U.S. Supreme Court justice addresses Nevada legal community

U.S. Supreme Court Justice Anthony Kennedy spoke about freedom and the rule of law Tuesday at the Judicial Leadership Summit in Henderson.

The event at the M Resort coincided with Law Day.

"It's very important for us to remember on Law Day: The verdict on freedom is still out in over half the world," Kennedy said.

The summit is held every four years and brings together judges from every court level to receive training and address issues that affect all state courts.

More than 100 Nevada judges attended the summit. Kennedy gave his luncheon address to about 500 judges and lawyers.

The event was not open to the public, and for security reasons, members of the news media were asked not to publicize Kennedy's appearance in advance.

Kennedy also prohibited photography and all electronic communication, including tweeting, during his speech.
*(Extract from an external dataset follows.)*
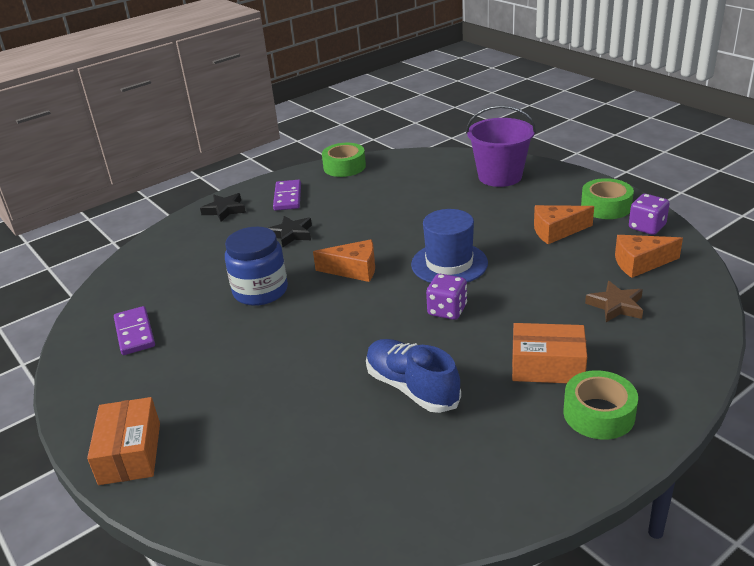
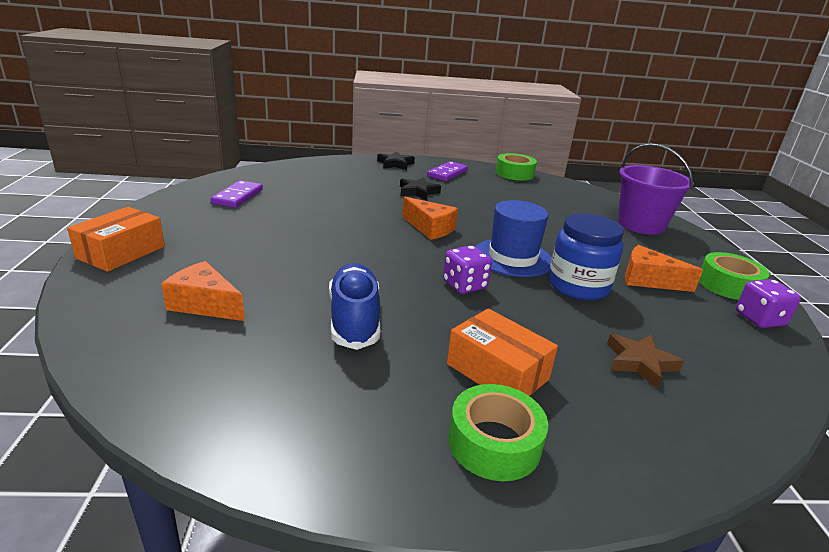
camera: 30 degrees right, 5 degrees down
blue jar [225,227,288,306] -> blue jar moved to [549,213,624,300]
orange cheese [615,235,683,278] -> orange cheese moved to [161,261,245,321]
The justice was invited to speak at the luncheon by Nevada Supreme Court Justice James Hardesty, who was a student in Kennedy's constitutional law class at McGeorge School of Law at the University of the Pacific.

Kennedy taught constitutional law at the school from 1965 to 1988. Hardesty said he met the "extremely popular professor," who became his friend and mentor, in 1971.

In introducing Kennedy to the crowd of judges and lawyers, Hardesty recalled how the man's lectures "so stirred the souls" of his students that "his classes often concluded with a standing ovation."

Kennedy, 75, received standing ovations both before and after his speech Tuesday.

The justice commented on the "dazzling facilities in Las Vegas" and said those who built them did so "so that Americans could come here to celebrate their freedom."

Kennedy made no mention of the recent controversy involving the 2010 General Services Administration conference at the M Resort, which cost taxpayers $823,000.

Instead, Kennedy focused on the three components of the legal profession: the academy, the bar and the bench.

He said the three parts are "closely intertwined" in America, but that is not the case in other parts of the world.

And only a few other countries make law school a graduate program, as it is in the United States, Kennedy said.

For judges, he had these words of advice: "Cautious decision making is not indecisiveness. It's fidelity to your oath."

Kennedy also said the United States will continue to have judicial elections.

"It is for the members of the bar to step up and show that elections will work," he said.

Kennedy said dedicated lawyers and civic leaders can rise to the defense of a good judge who comes under attack.

"The rule of law is on the line," he cautioned.

The justice also said members of the legal profession need to find ways of improving judicial elections.

"We are trustees of democracy," he said.

Earlier in the day, Kennedy visited the Boyd School of Law at the University of Nevada, Las Vegas.

Kennedy was the keynote speaker in September 2002 during a dedication ceremony for the law school's new facility on the university campus.

After being nominated by President Ronald Reagan, Kennedy took his seat on the Supreme Court in 1988. He has been the swing vote on many of the court's 5-4 decisions.